# ACTIVITY
Word for word, write out the entries that follow, omitting all pictures.

Collected data:
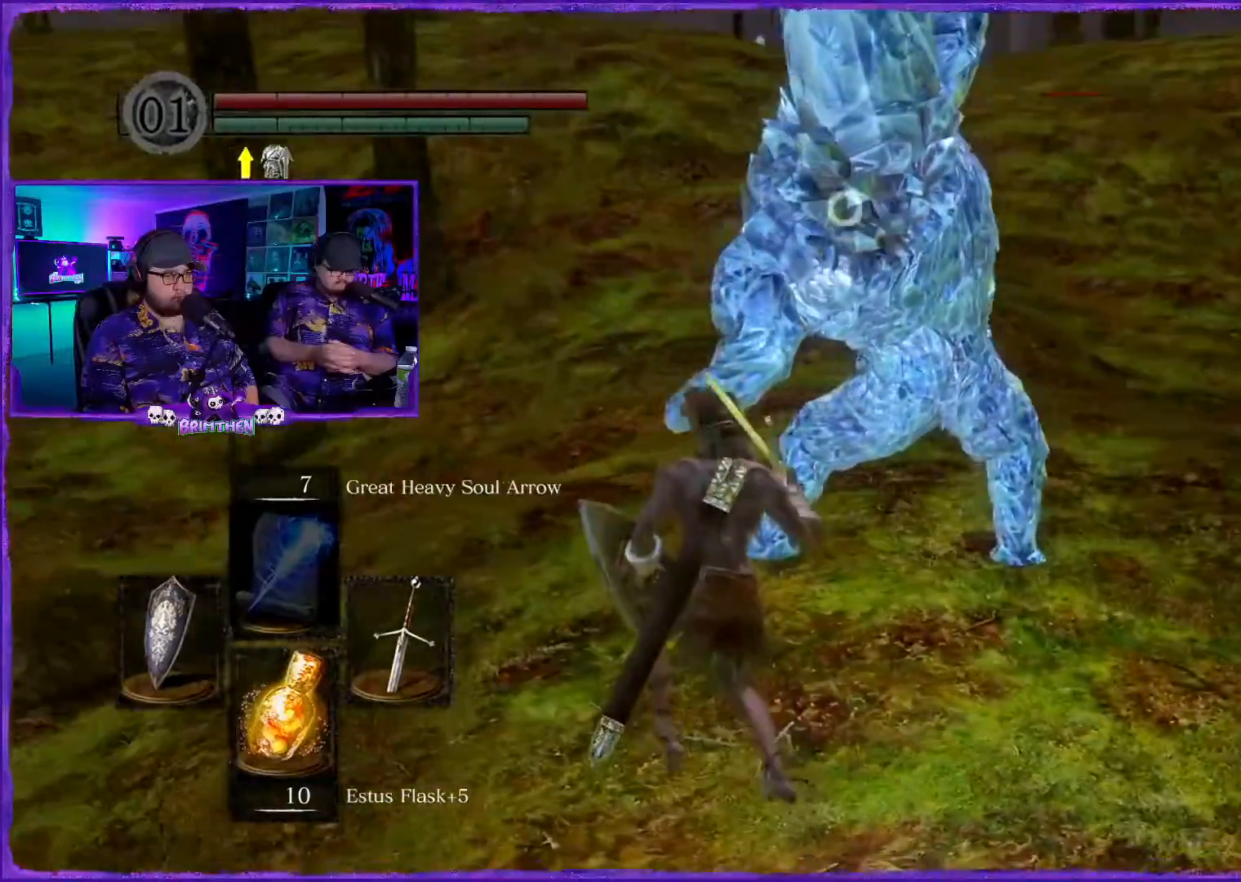
{"buttons": ["R1"], "left_stick": "up-right", "right_stick": "center", "events": [[100, "R1", "down"], [250, "R1", "up"], [250, "left_stick", "up"], [400, "R1", "down"], [417, "left_stick", "up-right"], [433, "right_stick", "center"]]}
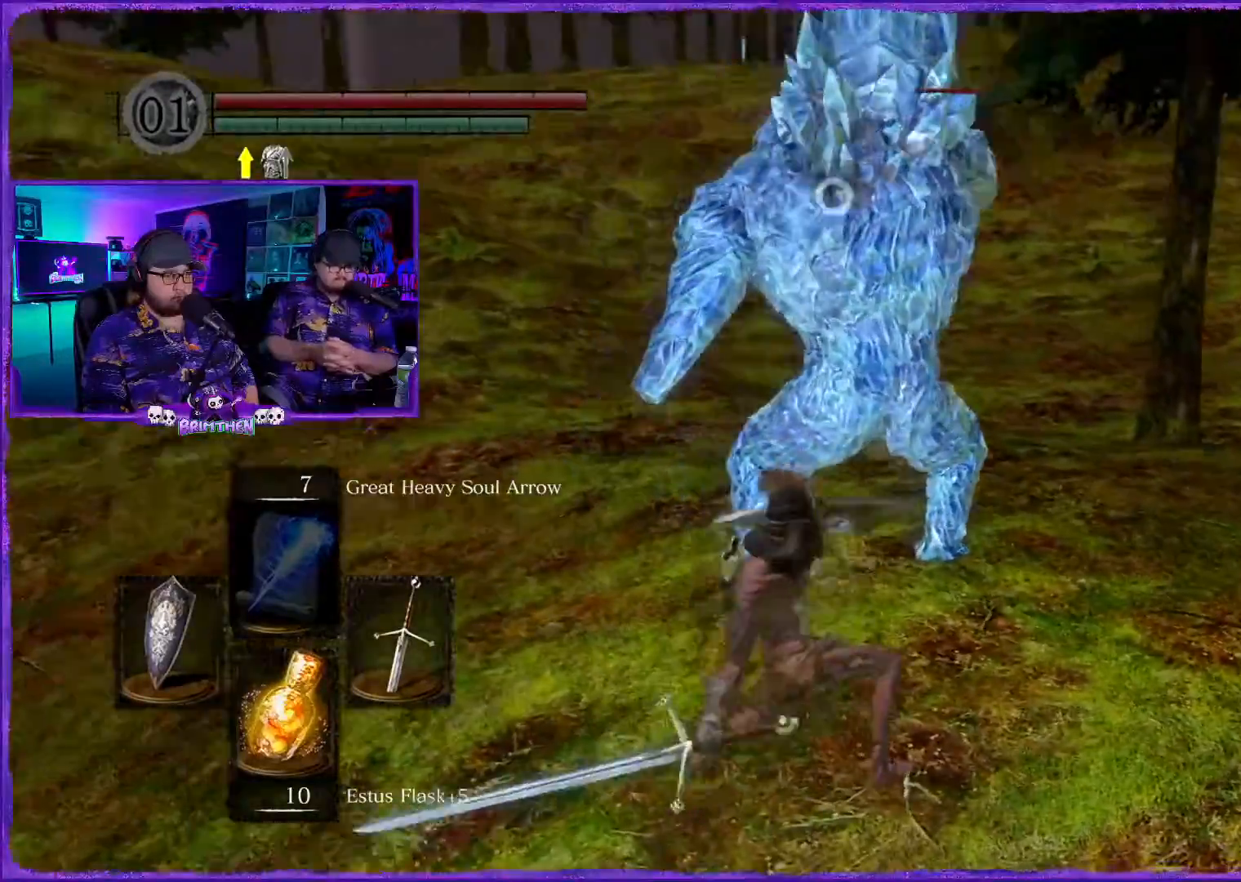
{"buttons": ["R1"], "left_stick": "up", "right_stick": "center", "events": [[50, "R1", "up"], [150, "R1", "down"], [284, "R1", "up"], [384, "R1", "down"], [434, "left_stick", "up"]]}
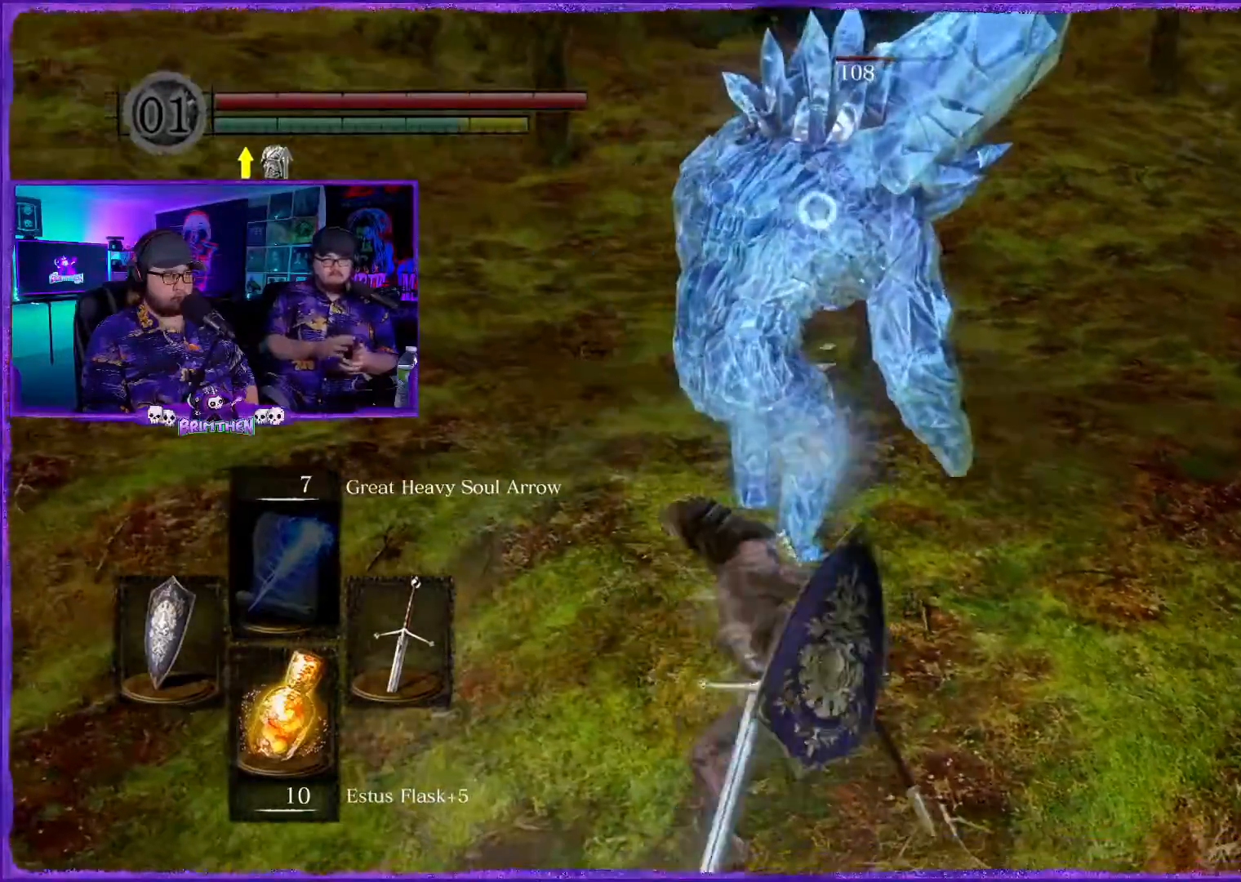
{"buttons": ["R1"], "left_stick": "up-left", "right_stick": "center", "events": [[33, "R1", "up"], [116, "left_stick", "up-left"], [200, "R1", "down"], [317, "R1", "up"], [433, "R1", "down"]]}
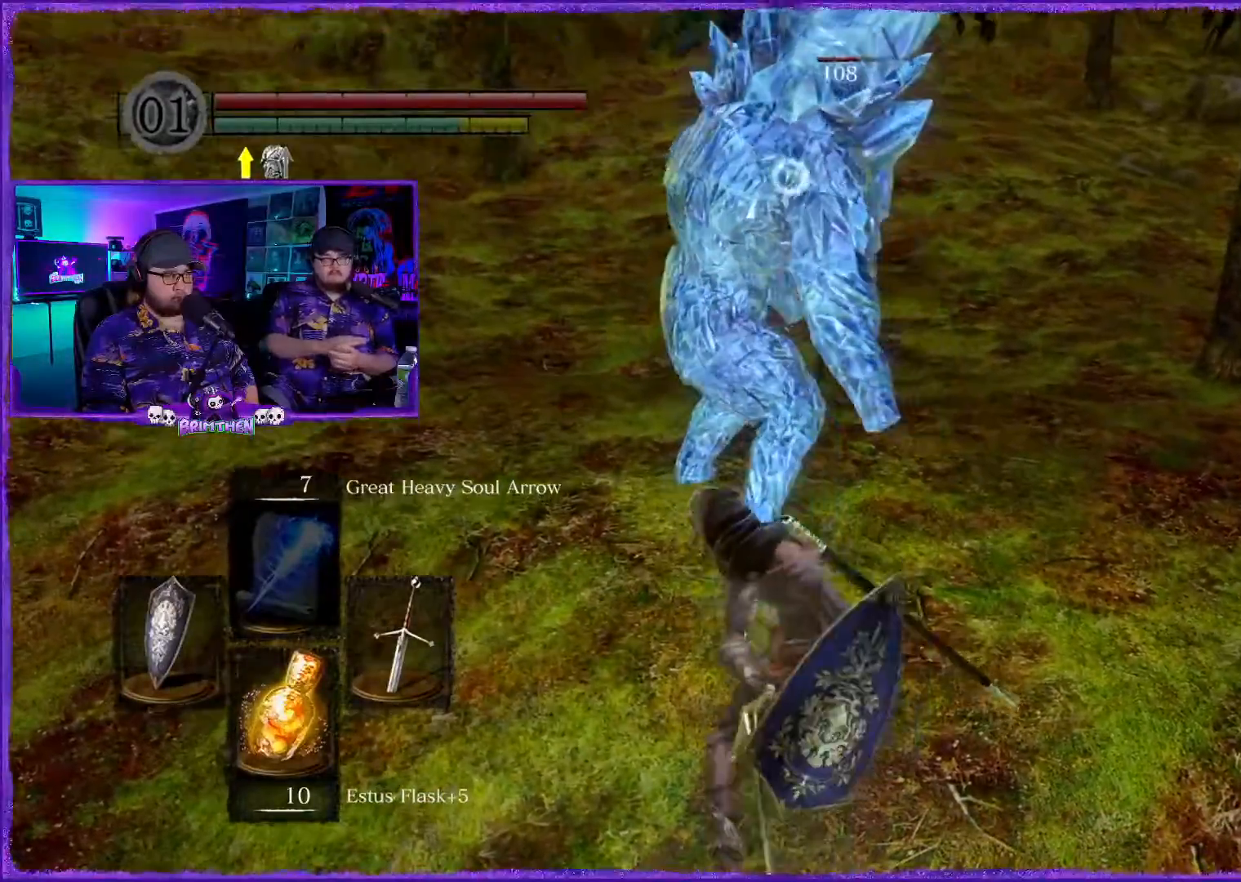
{"buttons": ["R1"], "left_stick": "up-left", "right_stick": "center", "events": [[33, "R1", "up"], [150, "R1", "down"], [267, "R1", "up"], [400, "R1", "down"]]}
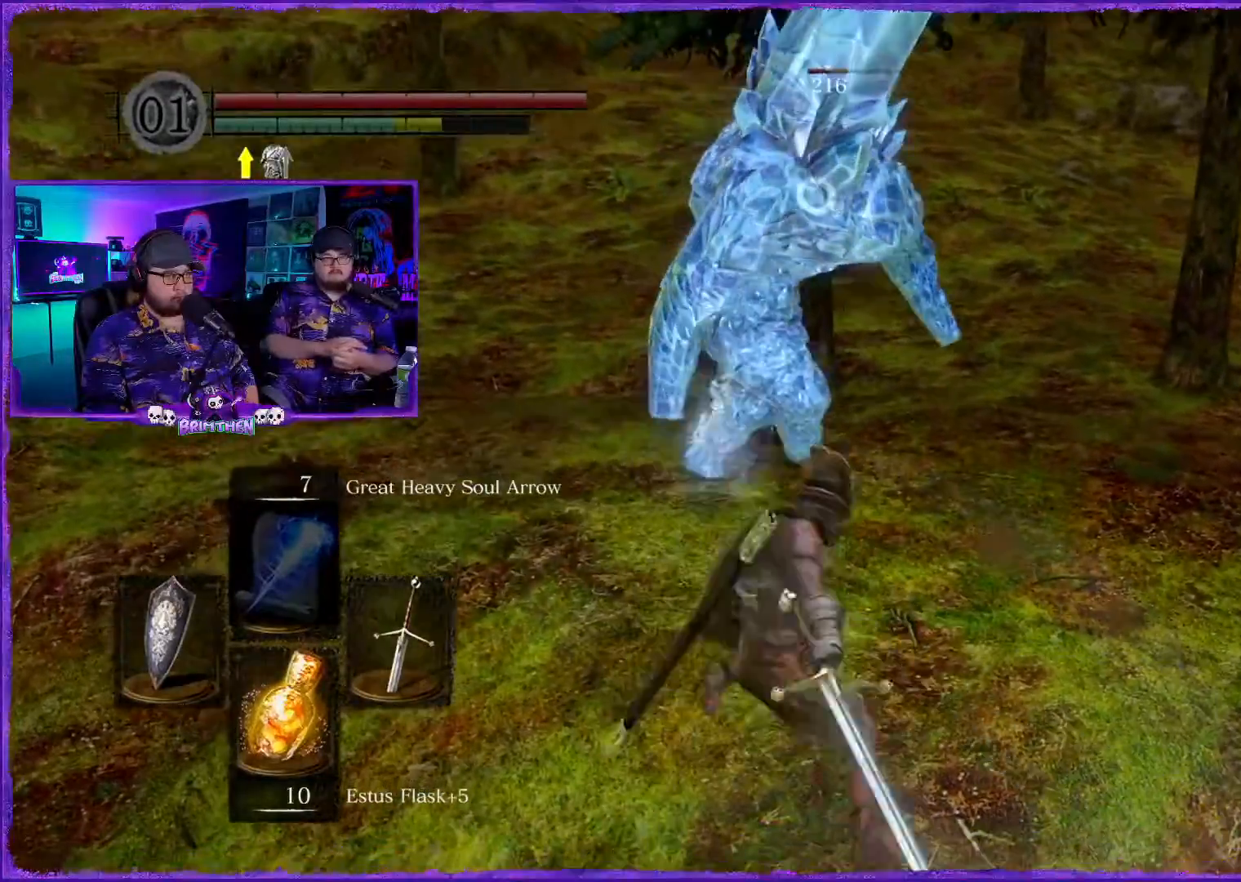
{"buttons": ["R1"], "left_stick": "up", "right_stick": "center", "events": [[16, "R1", "up"], [150, "R1", "down"], [267, "R1", "up"], [400, "R1", "down"], [433, "left_stick", "up"]]}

# RESPONSE
{"buttons": ["R1"], "left_stick": "up-right", "right_stick": "center", "events": [[100, "R1", "down"], [250, "R1", "up"], [250, "left_stick", "up"], [400, "R1", "down"], [417, "left_stick", "up-right"], [433, "right_stick", "center"]]}
{"buttons": ["R1"], "left_stick": "up", "right_stick": "center", "events": [[50, "R1", "up"], [150, "R1", "down"], [284, "R1", "up"], [384, "R1", "down"], [434, "left_stick", "up"]]}
{"buttons": ["R1"], "left_stick": "up-left", "right_stick": "center", "events": [[33, "R1", "up"], [116, "left_stick", "up-left"], [200, "R1", "down"], [317, "R1", "up"], [433, "R1", "down"]]}
{"buttons": ["R1"], "left_stick": "up-left", "right_stick": "center", "events": [[33, "R1", "up"], [150, "R1", "down"], [267, "R1", "up"], [400, "R1", "down"]]}
{"buttons": ["R1"], "left_stick": "up", "right_stick": "center", "events": [[16, "R1", "up"], [150, "R1", "down"], [267, "R1", "up"], [400, "R1", "down"], [433, "left_stick", "up"]]}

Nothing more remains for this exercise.